Joe Hill’s Bite-Sized Budgeting from the Reform thinktank is interesting.
The current mechanism isn’t fit for purpose. The VC funding process is built around a discovery-based decision flow. A change to the government equivalent would produce the required changes as a side-effect. So what would that look like?
An analytical framework
The research for Foundations of the Digital State identified the different decision flows for functional and non-functional questions. (functional is what the system does, non-functional (or infrastructural) is how it does it - slightly clunky old fashioned terms.)
Functional requirements in government are in legislation and non-functionals are a mixture of standards, guidelines, best practice, blog posts, internal position papers. (See this working paper)
Failures to digitise in government are now mostly non-functional failures: clunky, hard to navigate, confusing and unjoined-up systems. By and large the state now delivers software that does what the law requires and fulfils its statutory duties.
Writing software involves trade-offs and compromises. But when one party is a must-have law and the other is a nice-to-have blog post, there is only one winner. We drive the state with the steering lock on. You can’t fix this problem with financial controls.
Decisions, decisions, decisions
In order to consume finance like a VC backed firm you need the decision flow that comes from exploratory and iterative development of system, incrementally building, testing and measuring. It’s well understood that this has to be pre-legislative. Here’s Jerry Fishenden and Cassian Young wrote about it 8 years ago.
Once the legislation is written you are locked in. The report quotes Byrne’s Law “most government technology projects could cost 10% of what they do, and still provide 85% of the functionality”. The problem is that they have to provide 100% of the legal requirements. To get that cost reduction you have to eliminate the damaging 15% of requirements before or during the legislative process.
I have recommendations to do that - albeit in a Scottish context.
You need a legislative process that addresses oversight of non-functionals, early runaway programme catch and kill, iterative development of policy, systems and legislation, learning through building, co-design and so on.
None of these changes can be effected via a budgeting process.
Raw Power
So what does the financial controls process do? To understand that you need to understand power. At Westminster, the Parliament, the Government, the PM are extra-statutory, they are creatures of convention and not written law.
Individual ministers have lawful authority granted to them in two ways. Firstly by virtue of holding a named seal of office (the President of the Board for Trade for example). There is a collective set of powers granted to an unspecified Secretary of State which is exercisable by anyone appointed as a Secretary of State.

:: TASK REQUIREMENTS ::
(1) In the post on government digital budgeting, what kind of failures are failures to digitise in government now mostly said to be?
(2) Please resume the post on government digital budgeting right after its last sentence.

(Records from a data collection)
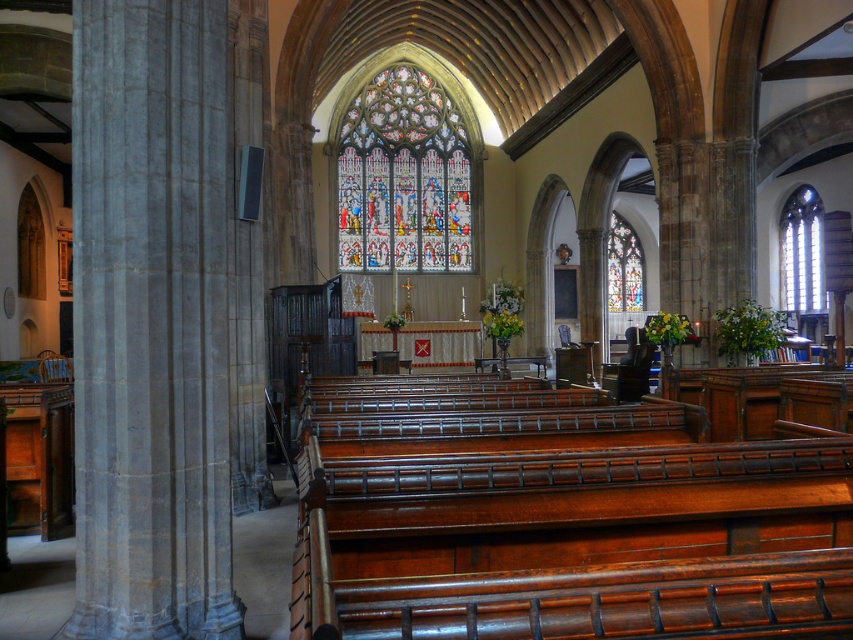
Question: Is stained glass at center smaller than clear glass window at right?

Choices:
 (A) yes
 (B) no

Answer: (B)

Question: Which point is closer to the camera?

Choices:
 (A) (397, 136)
 (B) (198, 196)
 (C) (608, 241)

Answer: (B)

Question: Which of the following is the closest to the observer?

Choices:
 (A) gray stone column at left
 (B) stained glass window at center

Answer: (A)

Question: Is stained glass at center closer to the viewer compared to stained glass window at center?

Choices:
 (A) no
 (B) yes

Answer: (A)

Question: Does stained glass at center appear over clear glass window at right?

Choices:
 (A) yes
 (B) no

Answer: (A)

Question: Which point is farther to the camera?

Choices:
 (A) stained glass window at center
 (B) gray stone column at left
 (C) clear glass window at right
 (D) stained glass at center

Answer: (D)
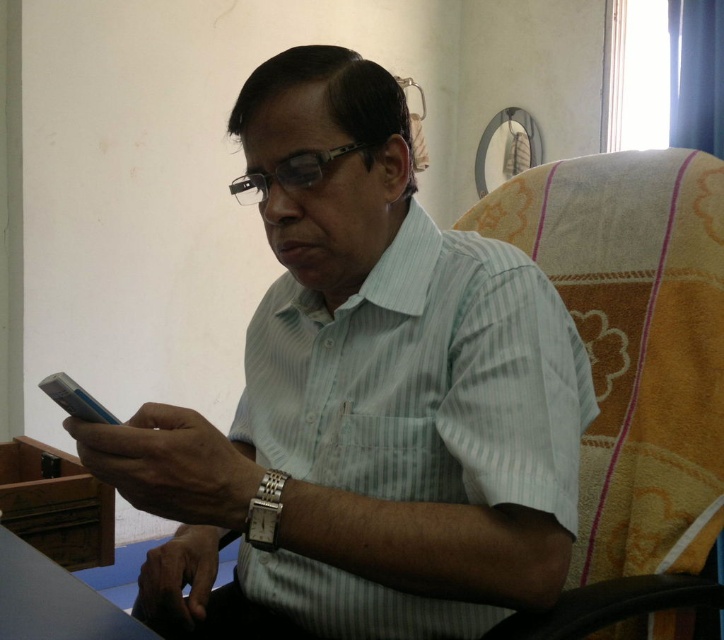
Question: Which of the following is the farthest from the observer?

Choices:
 (A) (138, 636)
 (B) (660, 193)
 (C) (277, 228)

Answer: (B)

Question: Is white striped shirt at center closer to camera compared to smooth wooden table at lower left?

Choices:
 (A) yes
 (B) no

Answer: (B)

Question: In this image, where is white striped shirt at center located relative to smooth wooden table at lower left?

Choices:
 (A) right
 (B) left

Answer: (A)

Question: Is beige fabric swivel chair at right further to camera compared to smooth wooden table at lower left?

Choices:
 (A) no
 (B) yes

Answer: (B)

Question: Among these objects, which one is nearest to the camera?

Choices:
 (A) white striped shirt at center
 (B) beige fabric swivel chair at right
 (C) smooth wooden table at lower left

Answer: (C)

Question: Which of the following is the farthest from the observer?

Choices:
 (A) white striped shirt at center
 (B) smooth wooden table at lower left
 (C) beige fabric swivel chair at right

Answer: (C)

:: ANSWERS TO THE PROBLEMS ::
(1) They are mostly non-functional failures: clunky, hard to navigate, confusing and unjoined-up systems.

(2)
The PM’s power comes from the convention that the King will dob in any minister at his request because he holds the House. The Chancellor on the other hand has actual legal powers over the money. The core of government is a dyarchic dance between confidence and money.
The Minister for joined-up government is a buttonman for the PM. The Chancellor of the Duchy of Lancaster has no statutory powers, but if a pol crosses him, they sleep with the Min. of Ag. & Fish.
Due to the firewall between Ministers and the civil service Pat McFadden has no legal powers to co-ordinate government digital policy by instructing civil servants except by coercing their Minister.
Lacking statutory power to do joined-up government, public sector transformation is driven by financial controls on loan from the Treasury. If you want to dethrone the financial controls process you need to put joined up government on a proper legal, organisational and constitutional footing.
You gotta have some standards
The Foundations of the Digital State proposes such a footing (for Scotland) which creates a co-ordination mechanism based on a standards regime (like the internet has).
The core thrust is a weak co-ordinating centre , where departmental teams are given maximum autonomy - and that needs to include financial autonomy. Designing it needs a theory of state.
What would that look like at Westminster? The Treasury split into a Finance Minister and and Office of Budget Management (a girl can dream!). The OBM would work under the new SoS for Infra/Digital/Joined-UP Gov (ie Pat McFadden) in a PM’s office with a standards creation organisation and appropriate parliamentary oversight.
I appreciate this is the liminal space between “think bold thoughts, Oh Silicon Valley flavoured guru!” and the inevitable “but not like that”. Ho-hum.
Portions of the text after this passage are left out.